A palavra-chave é “integradas”. Uma Costa Branca que decide de forma integrada reduz a competição desnecessária entre agendas locais e aumenta a chance de produzir resultados que ultrapassem mandatos e circunstâncias.

Quando o plano desce para o chão: infraestrutura, mobilidade e segurança

Se a agenda estratégica desenha um horizonte, a conversa local puxa o tema para o chão — para aquilo que muda a vida de quem mora, trabalha e empreende. E foi exatamente nesse ponto que o prefeito de Porto do Mangue, Francisco Antônio Faustino (Dino), colocou a lente sobre as demandas mais urgentes do território.

Francisco Antonio Faustino (Dino), prefeito de Porto do Mangue (Foto: José Maria)

Para ele, o projeto cumpre um papel pedagógico e prático: ajuda a região a enxergar melhor o que tem — e o que precisa construir para aproveitar suas potencialidades.

“O Projeto Líder Economia do Mar nos traz conhecimento sobre nossas potencialidades, mostra perspectivas de desenvolvimento e abre a cabeça dos empresários. Hoje, precisamos melhorar nossa mobilidade com a construção de uma ponte ou de balsas no Rio dos Cavalos, assim como de um posto policial na comunidade de Pedra Grande, o que ajudaria a reforçar a segurança no território.” Francisco Antônio Faustino (Dino)

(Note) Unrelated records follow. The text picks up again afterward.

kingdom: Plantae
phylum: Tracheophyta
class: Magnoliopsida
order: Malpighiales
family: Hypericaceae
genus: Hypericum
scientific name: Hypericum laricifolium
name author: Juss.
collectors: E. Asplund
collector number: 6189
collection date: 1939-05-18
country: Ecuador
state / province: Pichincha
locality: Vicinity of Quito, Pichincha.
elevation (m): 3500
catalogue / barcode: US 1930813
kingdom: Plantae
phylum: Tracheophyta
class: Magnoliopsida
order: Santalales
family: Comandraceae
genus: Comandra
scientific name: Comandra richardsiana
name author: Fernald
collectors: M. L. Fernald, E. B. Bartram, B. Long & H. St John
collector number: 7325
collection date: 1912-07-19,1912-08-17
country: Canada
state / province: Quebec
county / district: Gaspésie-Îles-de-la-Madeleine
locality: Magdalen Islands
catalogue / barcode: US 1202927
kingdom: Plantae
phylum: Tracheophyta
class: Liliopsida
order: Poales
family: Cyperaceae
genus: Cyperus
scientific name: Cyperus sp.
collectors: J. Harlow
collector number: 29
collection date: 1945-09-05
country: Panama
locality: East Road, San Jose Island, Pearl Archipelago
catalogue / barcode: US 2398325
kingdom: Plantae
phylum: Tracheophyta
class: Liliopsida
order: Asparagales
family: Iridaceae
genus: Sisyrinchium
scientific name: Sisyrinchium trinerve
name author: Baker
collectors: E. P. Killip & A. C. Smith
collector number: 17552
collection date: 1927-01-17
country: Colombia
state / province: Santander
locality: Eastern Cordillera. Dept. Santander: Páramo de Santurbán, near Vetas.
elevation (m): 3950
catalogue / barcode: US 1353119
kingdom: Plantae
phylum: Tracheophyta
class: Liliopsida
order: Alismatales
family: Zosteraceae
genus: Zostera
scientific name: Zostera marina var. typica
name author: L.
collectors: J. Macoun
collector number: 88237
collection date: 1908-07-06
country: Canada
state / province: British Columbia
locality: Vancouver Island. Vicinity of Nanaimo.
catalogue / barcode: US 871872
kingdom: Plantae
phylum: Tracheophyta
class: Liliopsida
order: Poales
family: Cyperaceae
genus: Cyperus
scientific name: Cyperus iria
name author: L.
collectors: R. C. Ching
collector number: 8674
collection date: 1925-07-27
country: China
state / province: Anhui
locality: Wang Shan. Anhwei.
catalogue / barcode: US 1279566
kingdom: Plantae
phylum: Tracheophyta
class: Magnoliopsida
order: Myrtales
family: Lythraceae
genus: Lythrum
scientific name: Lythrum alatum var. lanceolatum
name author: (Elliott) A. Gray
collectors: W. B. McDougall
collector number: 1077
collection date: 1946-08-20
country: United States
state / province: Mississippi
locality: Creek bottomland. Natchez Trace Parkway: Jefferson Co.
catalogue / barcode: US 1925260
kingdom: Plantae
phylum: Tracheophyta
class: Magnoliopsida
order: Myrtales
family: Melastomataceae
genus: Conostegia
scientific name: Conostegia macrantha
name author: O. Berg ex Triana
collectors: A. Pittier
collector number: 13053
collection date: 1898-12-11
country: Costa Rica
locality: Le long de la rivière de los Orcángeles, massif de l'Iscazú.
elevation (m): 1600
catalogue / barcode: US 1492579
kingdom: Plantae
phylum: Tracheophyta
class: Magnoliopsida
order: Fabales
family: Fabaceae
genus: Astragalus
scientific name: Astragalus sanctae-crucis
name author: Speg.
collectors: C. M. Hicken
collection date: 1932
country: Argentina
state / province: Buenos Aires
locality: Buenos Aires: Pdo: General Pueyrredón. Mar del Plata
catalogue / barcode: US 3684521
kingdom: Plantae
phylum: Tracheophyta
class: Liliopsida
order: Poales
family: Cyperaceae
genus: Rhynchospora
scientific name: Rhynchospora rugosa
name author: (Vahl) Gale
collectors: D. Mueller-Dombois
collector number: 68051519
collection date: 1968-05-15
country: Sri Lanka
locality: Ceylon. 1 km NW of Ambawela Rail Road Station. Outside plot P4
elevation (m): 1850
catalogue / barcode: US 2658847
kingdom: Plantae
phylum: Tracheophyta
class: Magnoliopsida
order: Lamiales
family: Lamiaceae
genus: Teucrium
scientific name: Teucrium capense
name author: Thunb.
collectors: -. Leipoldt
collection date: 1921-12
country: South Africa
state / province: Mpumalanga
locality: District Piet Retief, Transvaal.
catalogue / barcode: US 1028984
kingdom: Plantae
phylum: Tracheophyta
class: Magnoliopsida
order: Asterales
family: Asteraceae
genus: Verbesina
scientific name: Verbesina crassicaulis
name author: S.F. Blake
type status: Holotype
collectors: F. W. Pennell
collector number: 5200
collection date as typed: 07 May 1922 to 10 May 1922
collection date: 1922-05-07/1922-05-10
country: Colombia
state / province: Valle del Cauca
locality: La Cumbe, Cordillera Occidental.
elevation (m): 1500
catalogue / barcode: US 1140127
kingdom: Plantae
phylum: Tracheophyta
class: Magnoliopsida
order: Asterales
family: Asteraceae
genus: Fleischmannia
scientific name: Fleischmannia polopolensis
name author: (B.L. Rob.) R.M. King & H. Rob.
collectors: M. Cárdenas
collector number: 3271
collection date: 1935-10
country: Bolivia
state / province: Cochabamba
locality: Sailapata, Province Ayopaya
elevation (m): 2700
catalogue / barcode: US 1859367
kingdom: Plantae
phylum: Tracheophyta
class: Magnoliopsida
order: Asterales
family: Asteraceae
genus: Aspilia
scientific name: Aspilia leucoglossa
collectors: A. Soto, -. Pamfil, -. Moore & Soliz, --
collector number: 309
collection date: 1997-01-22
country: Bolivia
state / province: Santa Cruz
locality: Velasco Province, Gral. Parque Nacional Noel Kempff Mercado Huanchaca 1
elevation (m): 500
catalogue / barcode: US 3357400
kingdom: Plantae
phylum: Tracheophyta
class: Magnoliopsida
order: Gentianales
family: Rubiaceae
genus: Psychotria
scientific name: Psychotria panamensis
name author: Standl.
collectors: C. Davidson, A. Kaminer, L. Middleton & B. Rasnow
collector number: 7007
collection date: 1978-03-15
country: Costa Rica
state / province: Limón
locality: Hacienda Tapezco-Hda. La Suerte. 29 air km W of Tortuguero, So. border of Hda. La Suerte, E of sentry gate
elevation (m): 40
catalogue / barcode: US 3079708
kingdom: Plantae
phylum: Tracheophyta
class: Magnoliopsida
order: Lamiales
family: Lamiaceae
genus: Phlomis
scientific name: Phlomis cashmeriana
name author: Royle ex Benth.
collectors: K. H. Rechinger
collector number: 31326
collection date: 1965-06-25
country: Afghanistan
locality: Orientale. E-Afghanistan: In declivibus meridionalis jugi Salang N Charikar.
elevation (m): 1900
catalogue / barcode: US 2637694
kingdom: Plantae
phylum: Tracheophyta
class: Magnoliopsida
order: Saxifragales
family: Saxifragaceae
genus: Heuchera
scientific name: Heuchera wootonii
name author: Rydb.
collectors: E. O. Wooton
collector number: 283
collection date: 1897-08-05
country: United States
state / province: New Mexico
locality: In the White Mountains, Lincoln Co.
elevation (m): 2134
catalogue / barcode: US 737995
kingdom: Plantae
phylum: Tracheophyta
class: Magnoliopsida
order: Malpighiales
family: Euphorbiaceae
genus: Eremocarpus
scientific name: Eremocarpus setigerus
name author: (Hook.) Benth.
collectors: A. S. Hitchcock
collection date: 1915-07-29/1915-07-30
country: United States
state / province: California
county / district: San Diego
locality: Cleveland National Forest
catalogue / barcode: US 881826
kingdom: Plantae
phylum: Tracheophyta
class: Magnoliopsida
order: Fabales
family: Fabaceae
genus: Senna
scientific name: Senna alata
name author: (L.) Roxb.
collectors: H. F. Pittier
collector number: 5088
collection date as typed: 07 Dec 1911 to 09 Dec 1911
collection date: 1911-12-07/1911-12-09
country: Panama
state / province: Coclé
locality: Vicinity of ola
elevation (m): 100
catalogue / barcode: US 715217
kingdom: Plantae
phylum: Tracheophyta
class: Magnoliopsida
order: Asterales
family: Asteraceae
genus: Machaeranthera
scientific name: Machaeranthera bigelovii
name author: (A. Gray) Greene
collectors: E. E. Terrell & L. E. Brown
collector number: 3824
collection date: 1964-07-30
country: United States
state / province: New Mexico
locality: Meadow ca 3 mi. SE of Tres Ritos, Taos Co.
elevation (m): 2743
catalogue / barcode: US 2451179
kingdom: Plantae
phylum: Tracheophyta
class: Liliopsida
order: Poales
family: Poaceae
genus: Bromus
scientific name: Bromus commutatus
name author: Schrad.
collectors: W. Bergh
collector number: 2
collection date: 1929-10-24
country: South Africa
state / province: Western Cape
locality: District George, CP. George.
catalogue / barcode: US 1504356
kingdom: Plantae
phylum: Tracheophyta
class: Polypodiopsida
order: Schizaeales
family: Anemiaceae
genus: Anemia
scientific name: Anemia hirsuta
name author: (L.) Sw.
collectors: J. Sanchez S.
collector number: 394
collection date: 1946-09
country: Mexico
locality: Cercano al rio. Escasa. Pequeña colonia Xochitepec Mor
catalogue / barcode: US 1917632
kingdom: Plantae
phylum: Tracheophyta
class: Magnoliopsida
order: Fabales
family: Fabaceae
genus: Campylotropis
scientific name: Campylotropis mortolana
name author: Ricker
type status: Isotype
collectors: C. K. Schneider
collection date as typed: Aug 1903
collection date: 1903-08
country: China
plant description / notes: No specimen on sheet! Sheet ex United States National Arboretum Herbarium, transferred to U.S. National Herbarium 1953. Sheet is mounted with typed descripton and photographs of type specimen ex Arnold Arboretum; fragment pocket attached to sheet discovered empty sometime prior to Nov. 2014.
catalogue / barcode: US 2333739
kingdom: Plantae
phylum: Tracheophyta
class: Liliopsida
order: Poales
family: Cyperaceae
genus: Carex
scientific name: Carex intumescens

A fala do prefeito explicita um ponto que costuma ser decisivo em territórios turísticos e costeiros: potencial sem acesso vira limitação. Mobilidade não é apenas estrada; é conexão entre comunidades, circulação de pessoas, escoamento de produção, tempo de resposta de serviços, custo para o empresário e segurança para o visitante e para quem vive ali.

Ao citar a necessidade de uma ponte ou balsas no Rio dos Cavalos, Dino traz à mesa um gargalo que, em regiões como a Costa Branca, pode significar a diferença entre integrar ou isolar. E, ao mencionar um posto policial em Pedra Grande, ele liga a pauta do desenvolvimento a um ponto central: segurança como condição para investimento, turismo e qualidade de vida.

Dados, governança e cooperação: a tríade para sair do improviso

na elaboração da missão e dos valores do Lider Economia do Mar
Grupos de lideres trabalhando na elaboração da missão e dos valores do Lider Economia do Mar (Foto: Estéfany Kimberly)

O Sebrae reforça que a agenda consolidada deve ser orientada por três pilares: dados, governança e cooperação. Dados para qualificar decisões e reduzir achismos. Governança para criar mecanismos de coordenação e continuidade. Cooperação para unir o que, sozinho, não se sustenta.

Fernando Sá Leitão resumiu esse eixo ao afirmar que a etapa fortalece a economia do mar como vetor estratégico do desenvolvimento regional.

“A etapa contribui para consolidar uma agenda de desenvolvimento territorial sustentável, orientada por dados, governança e cooperação entre os atores locais, fortalecendo a economia do mar como vetor estratégico de desenvolvimento regional.”

É um caminho que exige disciplina coletiva: combinar o impulso de crescer com o cuidado de preservar, e combinar a vocação natural do território com a responsabilidade de planejar.

Porto do Mangue como símbolo: a paisagem que pede estratégia

Quando o encontro termina, Porto do Mangue continua ali com sua geografia improvável. E continuam também as Dunas do Rosado, como uma espécie de advertência silenciosa: o território é belo demais para ser tratado sem estratégia — e sensível demais para ser tratado sem sustentabilidade.

Existe algo de profundamente simbólico em consolidar uma agenda chamada “Nossos Caminhos” exatamente onde o sertão encontra o mar. Como se o lugar dissesse, sem discurso, que desenvolvimento não é uma corrida. É uma travessia. E travessias exigem mapa, bússola e acordo sobre a direção.

Na Costa Branca Potiguar, a economia do mar aparece como oportunidade concreta. Em Porto do Mangue, ela ganha também contorno narrativo: um território que tenta transformar paisagem em valor, vocação em projeto e potencial em decisão — sem ignorar que, para esse futuro acontecer, mobilidade e segurança também precisam entrar na pauta com nome e sobrenome.